*** Opening of RECORDS TO USE ***
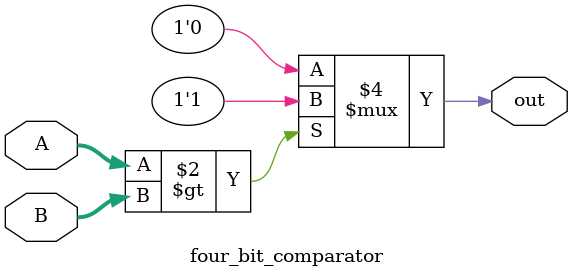
<source format=v>
module four_bit_comparator (
  input [3:0] A,
  input [3:0] B,
  output reg out
);

  always @(*) begin
    if (A > B) begin
      out = 1;
    end else begin
      out = 0;
    end
  end

endmodule

</source>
*** Close of RECORDS TO USE ***
• _EXERCISE BRIEF_:
Each line above that contains the string "begin" should be copied.

• _ANSWER TO THIS EXERCISE_:
  always @(*) begin
    if (A > B) begin
    end else begin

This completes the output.